"Tempat ini tak banyak berubah, ya …," suara lembut seorang pemuda yang nyaris tak pernah terdengar sebelumnya, merebut seluruh pasang mata atma saat Gemintang memimpin langkah memasuki ruangan usai membuka pintu Singgah Lima Menit.
Meskipun tatapan Laksana semula mengedar seisi ruang, akhirnya terpaku pula pada satu atma yang berdiri di seberang sisi ruang, tepat berhadapan dengannya.
Senyuman manis Laksana yang bak melelehkan coklat dengan perlahan, mengembang. “Lama tak berjumpa.”
Wajah datar atma kecil itu tak berubah, agaknya kesal karena dia harus menanggung rindu akan menghilangnya Laksana selama bertahun-tahun. Namun, akhirnya dia membalas dengan tawa lebar yang sangat-sangat ceria sambil berlari penuh semangat menghampiri. “Namaku sekarang Siung, lho!”
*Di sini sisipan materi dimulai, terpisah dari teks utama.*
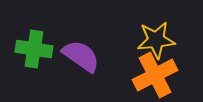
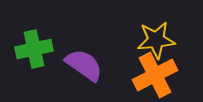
green cross: rotated 21 degrees counterclockwise
purple semicircle: moved 3 px right, 9 px down
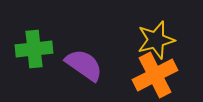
yellow star: rotated 9 degrees counterclockwise
green cross: rotated 6 degrees clockwise
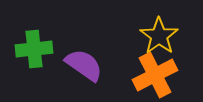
yellow star: moved 3 px right, 4 px up; rotated 21 degrees counterclockwise
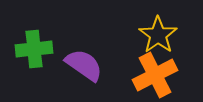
yellow star: moved 1 px left, 1 px up
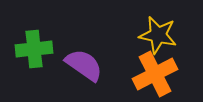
yellow star: rotated 24 degrees counterclockwise
orange cross: moved 1 px up
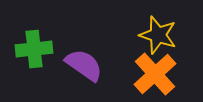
yellow star: rotated 6 degrees clockwise
orange cross: rotated 15 degrees counterclockwise
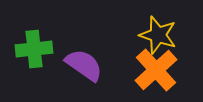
orange cross: moved 1 px right, 4 px up
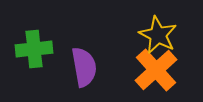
yellow star: rotated 9 degrees clockwise
purple semicircle: moved 2 px down; rotated 45 degrees clockwise
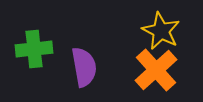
yellow star: moved 3 px right, 4 px up
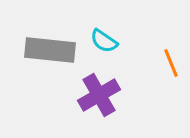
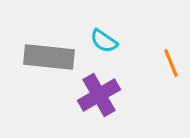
gray rectangle: moved 1 px left, 7 px down
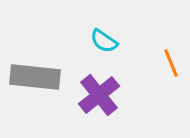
gray rectangle: moved 14 px left, 20 px down
purple cross: rotated 9 degrees counterclockwise
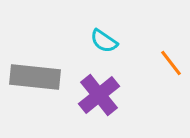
orange line: rotated 16 degrees counterclockwise
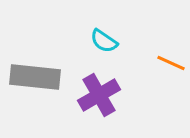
orange line: rotated 28 degrees counterclockwise
purple cross: rotated 9 degrees clockwise
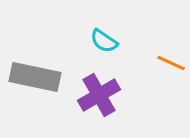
gray rectangle: rotated 6 degrees clockwise
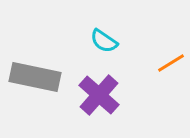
orange line: rotated 56 degrees counterclockwise
purple cross: rotated 18 degrees counterclockwise
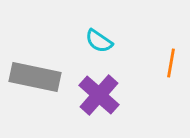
cyan semicircle: moved 5 px left
orange line: rotated 48 degrees counterclockwise
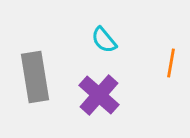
cyan semicircle: moved 5 px right, 1 px up; rotated 16 degrees clockwise
gray rectangle: rotated 69 degrees clockwise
Laksana menatap lelaki kecil itu dengan mata melebar antusias, kemudian beralih pada Gemintang. "Kau memberi nama untuk semua atma?"
"Iya, tahu!" Rama menyela lebih dulu dengan kesal. "Ngeselin, 'kan? Bahkan sampai sekarang gue masih belum hafal siapa yang mana."
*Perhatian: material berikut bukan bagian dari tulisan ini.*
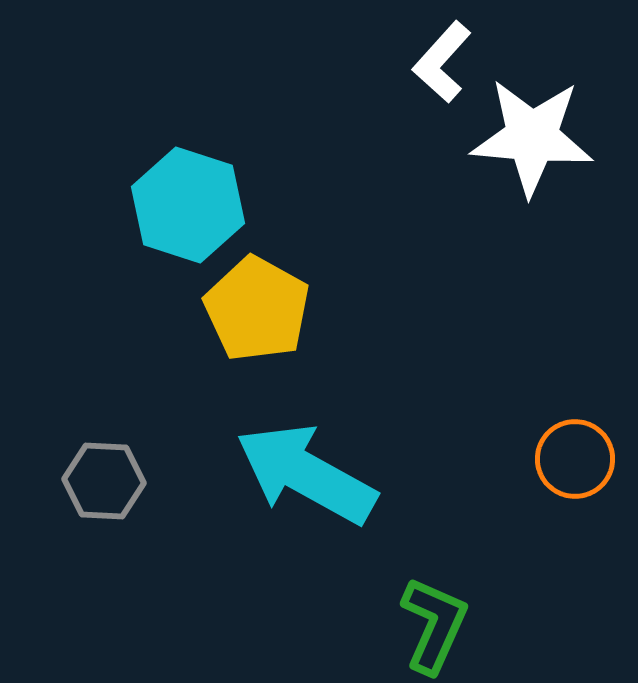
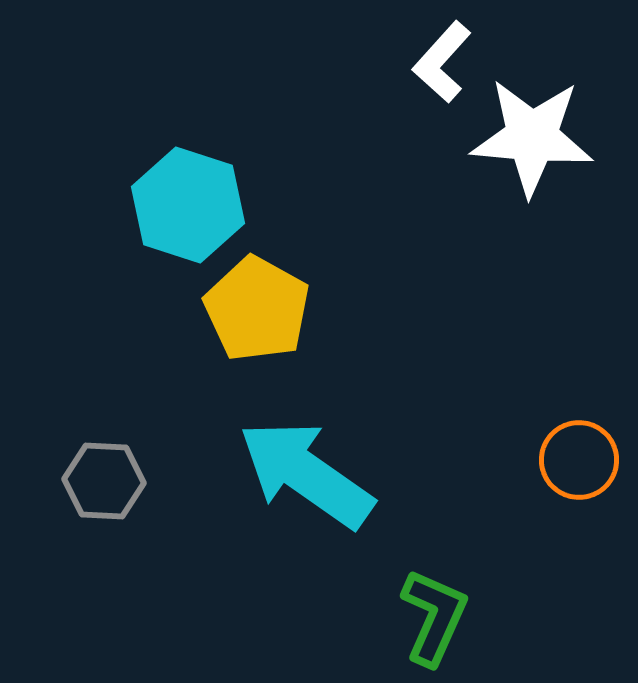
orange circle: moved 4 px right, 1 px down
cyan arrow: rotated 6 degrees clockwise
green L-shape: moved 8 px up
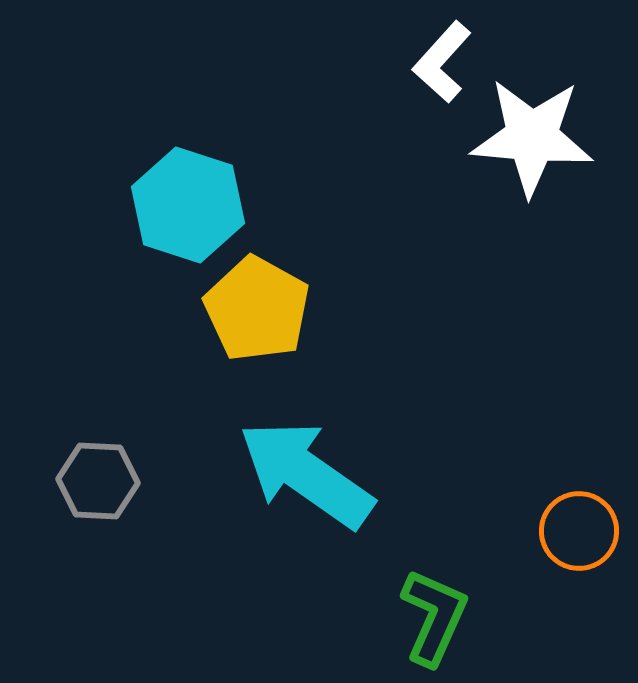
orange circle: moved 71 px down
gray hexagon: moved 6 px left
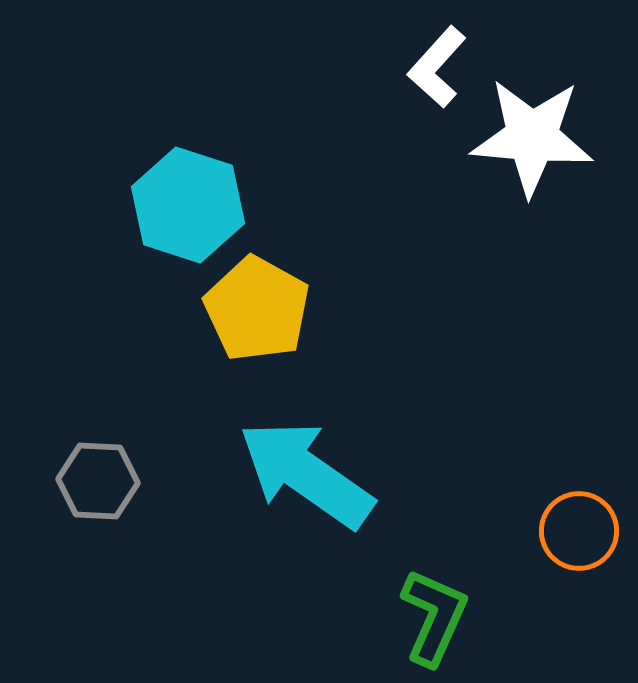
white L-shape: moved 5 px left, 5 px down
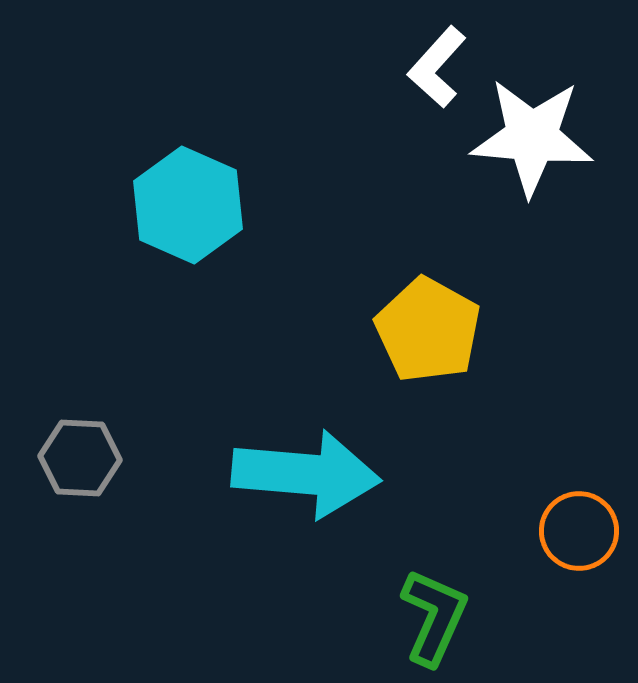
cyan hexagon: rotated 6 degrees clockwise
yellow pentagon: moved 171 px right, 21 px down
cyan arrow: rotated 150 degrees clockwise
gray hexagon: moved 18 px left, 23 px up
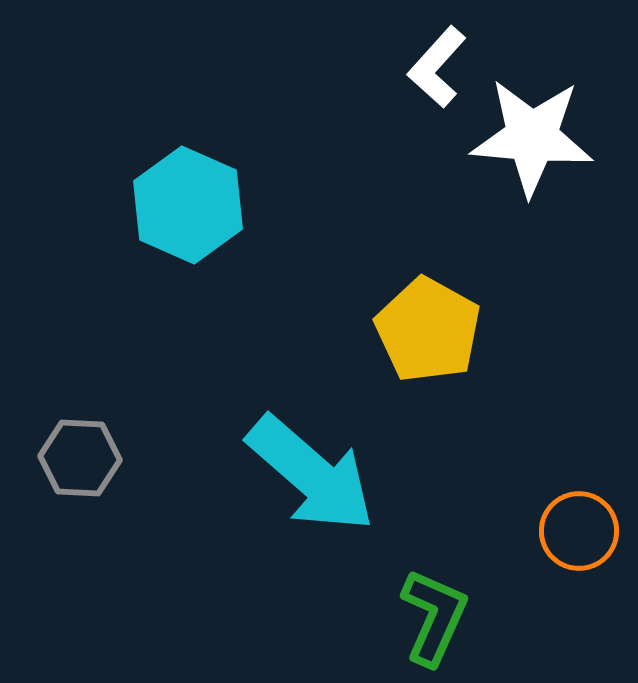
cyan arrow: moved 5 px right; rotated 36 degrees clockwise
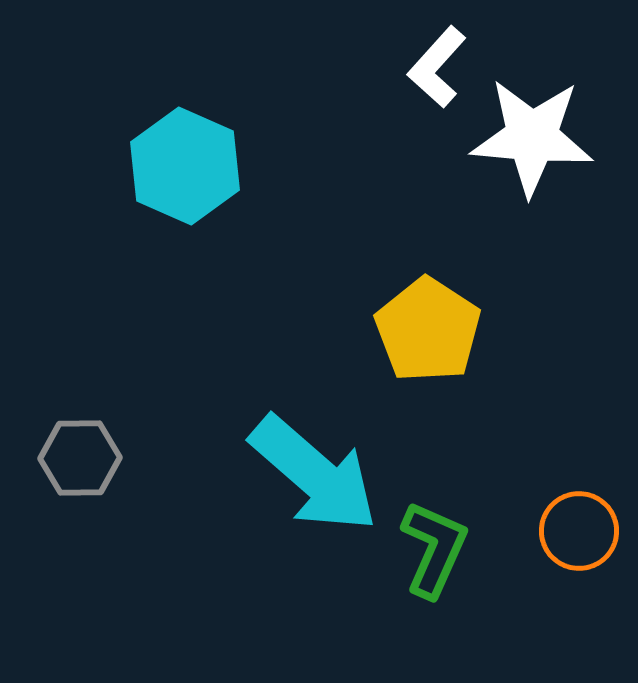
cyan hexagon: moved 3 px left, 39 px up
yellow pentagon: rotated 4 degrees clockwise
gray hexagon: rotated 4 degrees counterclockwise
cyan arrow: moved 3 px right
green L-shape: moved 68 px up
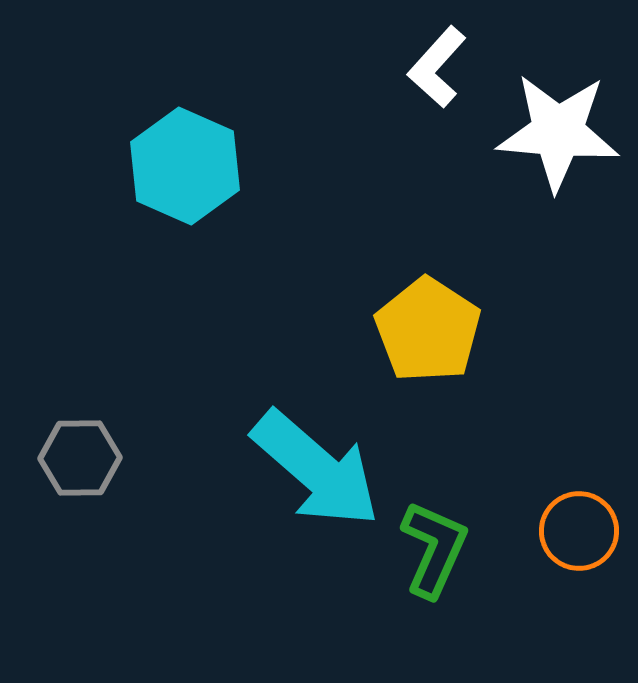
white star: moved 26 px right, 5 px up
cyan arrow: moved 2 px right, 5 px up
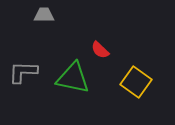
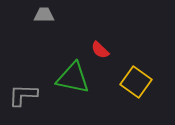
gray L-shape: moved 23 px down
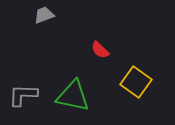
gray trapezoid: rotated 20 degrees counterclockwise
green triangle: moved 18 px down
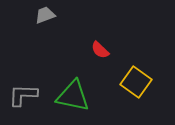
gray trapezoid: moved 1 px right
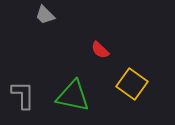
gray trapezoid: rotated 115 degrees counterclockwise
yellow square: moved 4 px left, 2 px down
gray L-shape: rotated 88 degrees clockwise
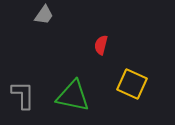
gray trapezoid: moved 1 px left; rotated 100 degrees counterclockwise
red semicircle: moved 1 px right, 5 px up; rotated 60 degrees clockwise
yellow square: rotated 12 degrees counterclockwise
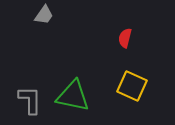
red semicircle: moved 24 px right, 7 px up
yellow square: moved 2 px down
gray L-shape: moved 7 px right, 5 px down
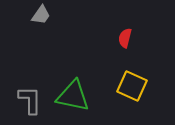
gray trapezoid: moved 3 px left
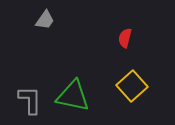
gray trapezoid: moved 4 px right, 5 px down
yellow square: rotated 24 degrees clockwise
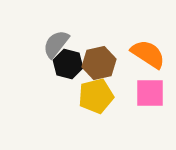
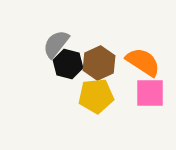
orange semicircle: moved 5 px left, 8 px down
brown hexagon: rotated 12 degrees counterclockwise
yellow pentagon: rotated 8 degrees clockwise
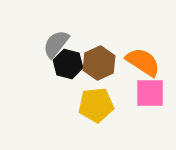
yellow pentagon: moved 9 px down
Laksana tertawa kecil, membuat Gemintang langsung menatapnya dengan senyum kecil yang sibuk mencuri-curi tempat di wajahnya. Bila ada nominasi siapa laki-laki yang paling bisa meluluhkan hati gadis itu, agaknya Laksana menjadi kandidat terkuat. "Kurasa itu bagus. Syukurlah dia berada di sini menemanimu, Rama."
"Benar sekali," Siung ikut bersemangat. "Aku sangat senang semenjak kedatangan Bi!"
"Ngomong-ngomong … sesungguhnya apa yang terjadi? Aku telah memiliki gambaran, tetapi … kurasa ada beberapa hal yang terlewat."
"Rumit," kata Siung masam, "sesuatu yang sangat rumit, tahu."
"Gue bertindak sesuai insting sih …," Gemintang tertawa renyah dan menggaruk rambut tak gatal, "tapi apa yang gue lakuin tadi bener? Gak nambah masalah, 'kan?"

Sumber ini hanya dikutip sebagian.